I decided I could do the same thing on a palm tree, which has lots of little "stairs" to climb on.  I didn't really reckon with the fact that the Sisyphus staircase is relatively smooth, and you get to rest while letting your hand slide back down.  Not so much on the palm tree. 

Wanting, as always, to multitask, I would stop and caress every no parking pole in the neighborhood on my walk (for the exercise where you loosen up by pushing a towel up the wall).  Too many of the neighbors were horrified by what apparently looked to them like an elderly woman practicing a pole dance, so I kind of gave up on that, and now use that exercise to wash windows.  I only have to do ten at a time, and if the windows aren't clean by then, too bad. 

I then got an exercise to use with stretch cords, which I actually happened to have one of at home, but because our doorknobs are quite high it wasn't at the right place, so I attached it to the bed.  Now if you walk into our bedroom, you gotta kinda wonder where the fuzzy handcuffs and the whips and chains are.  Since I do a couple of my exercises on the bed, I'm also considering putting some mirrors on the ceiling so I can monitor my progress.  Now all I need is an excuse to put flocked red wallpaper on the walls.

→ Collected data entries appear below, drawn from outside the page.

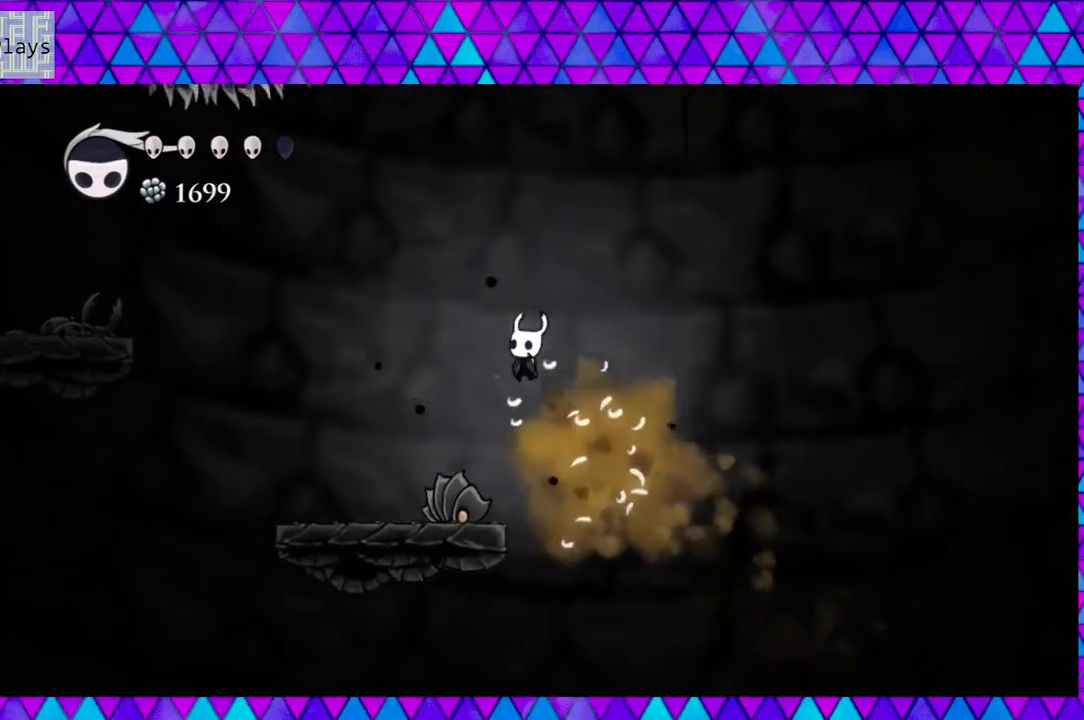
{"buttons": ["DPAD_LEFT"], "left_stick": "center", "right_stick": "center", "events": [[350, "B", "up"], [350, "Y", "up"], [383, "DPAD_DOWN", "up"]]}
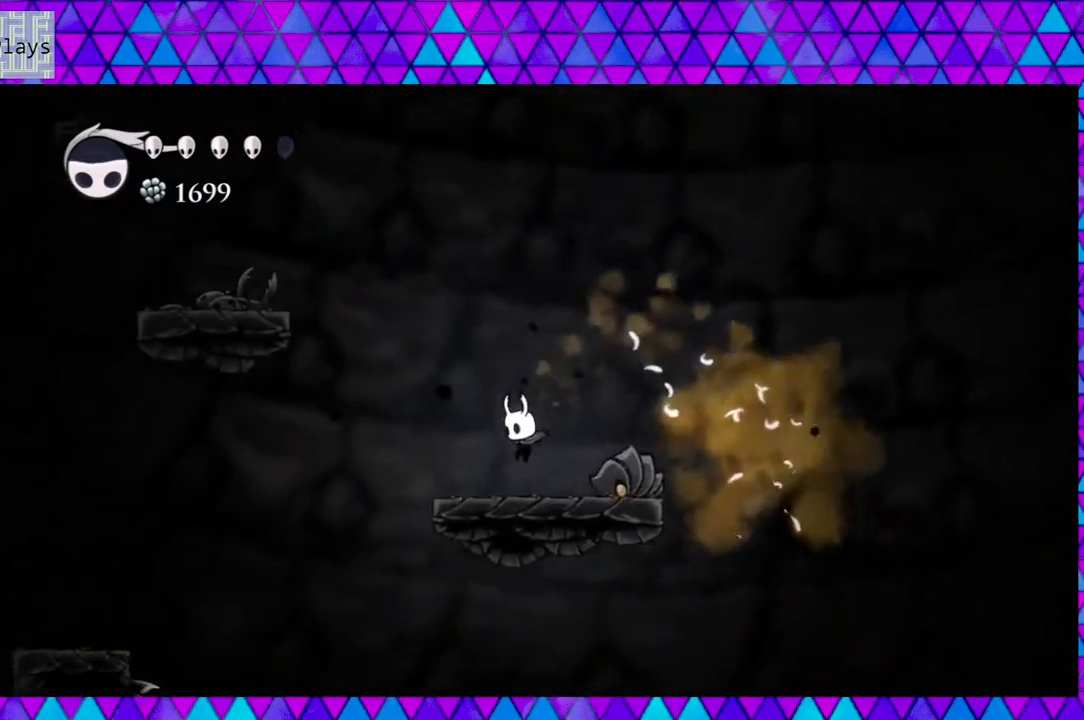
{"buttons": ["B", "DPAD_LEFT"], "left_stick": "center", "right_stick": "center", "events": [[150, "B", "down"]]}
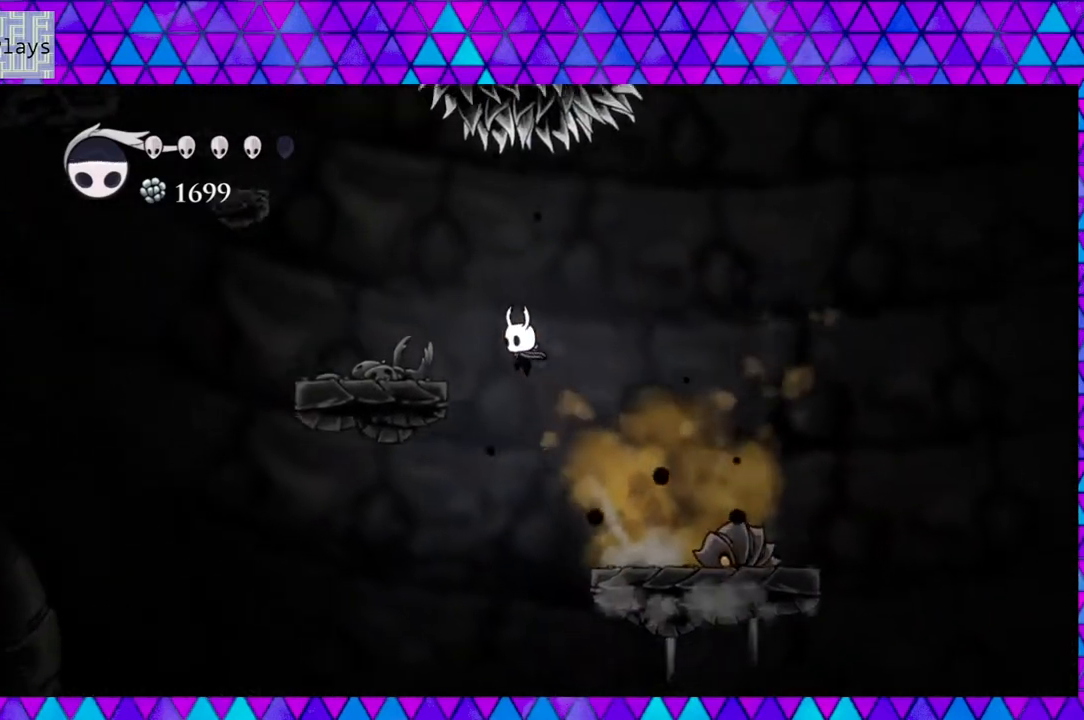
{"buttons": ["B", "DPAD_LEFT"], "left_stick": "center", "right_stick": "center", "events": [[333, "B", "up"], [433, "B", "down"]]}
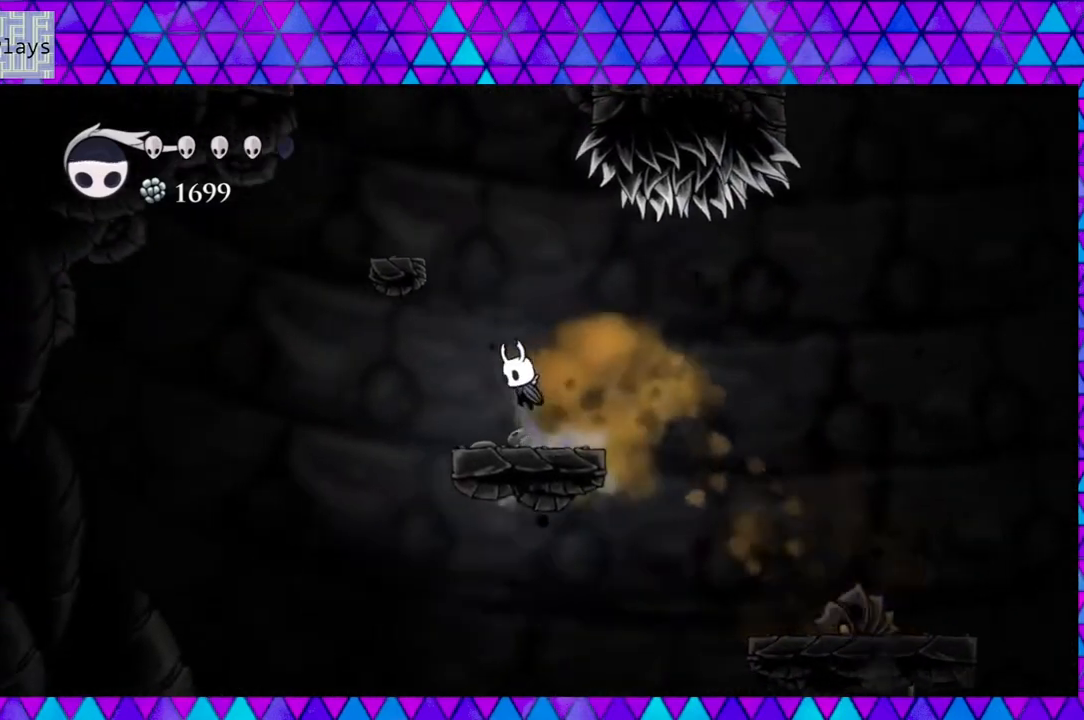
{"buttons": [], "left_stick": "center", "right_stick": "center", "events": [[433, "B", "up"], [433, "DPAD_LEFT", "up"]]}
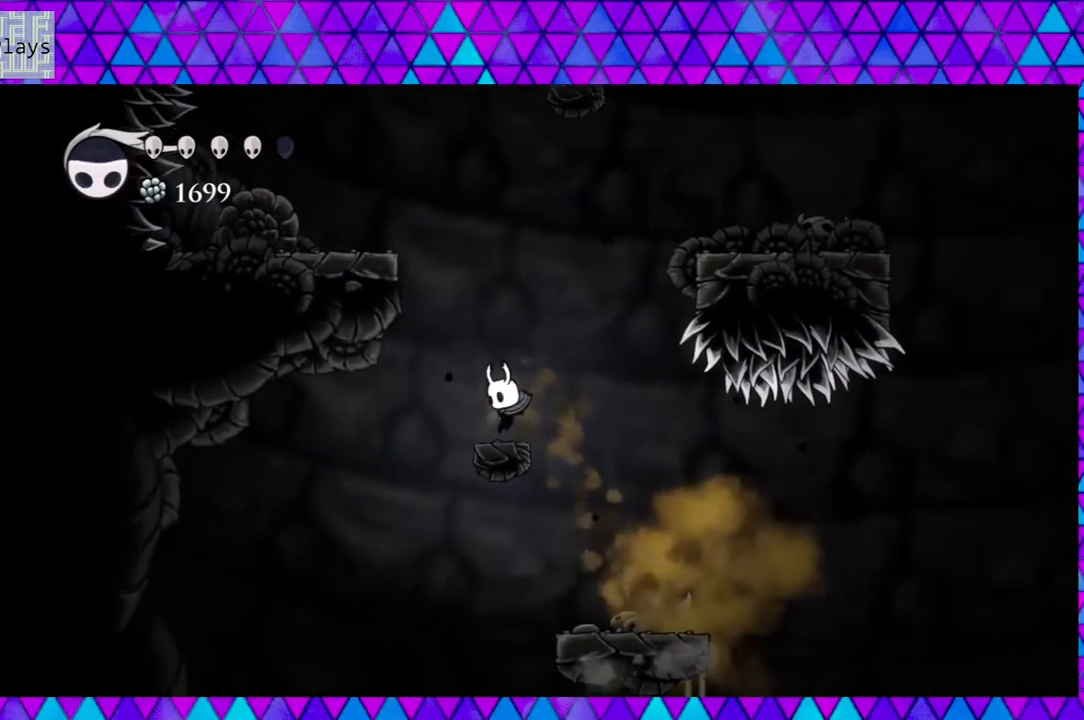
{"buttons": ["B", "DPAD_RIGHT"], "left_stick": "center", "right_stick": "center", "events": [[150, "B", "down"], [333, "DPAD_RIGHT", "down"]]}
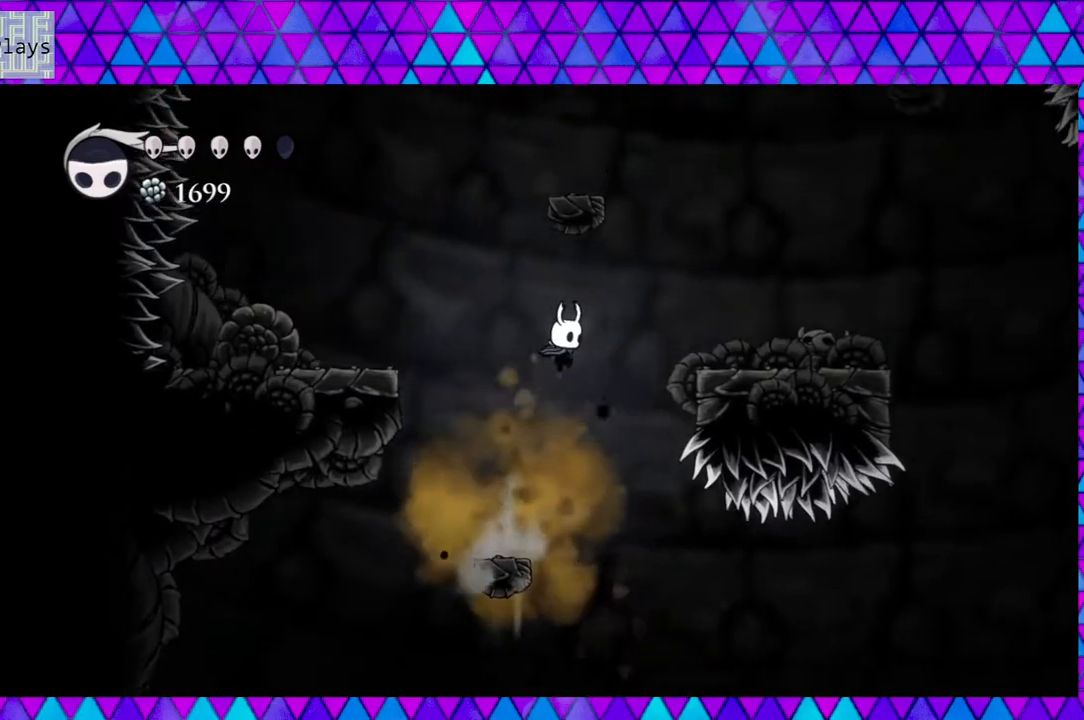
{"buttons": ["B", "DPAD_LEFT"], "left_stick": "center", "right_stick": "center", "events": [[17, "B", "up"], [67, "B", "down"], [333, "DPAD_RIGHT", "up"], [433, "DPAD_LEFT", "down"]]}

Last week I finally got an MRI and since I go to a doctor who just asks what I want to do and gives very little direction, I get the impression I should have surgery.  However, from my own extensive medical training (Google) I get the idea that only a fool would have surgery before they did PT for about six months. 

In the meantime, I continue to shuffle past my harp, sit down and play for a minute or two and then get angry all over for trying to be one of the flying Wallendas.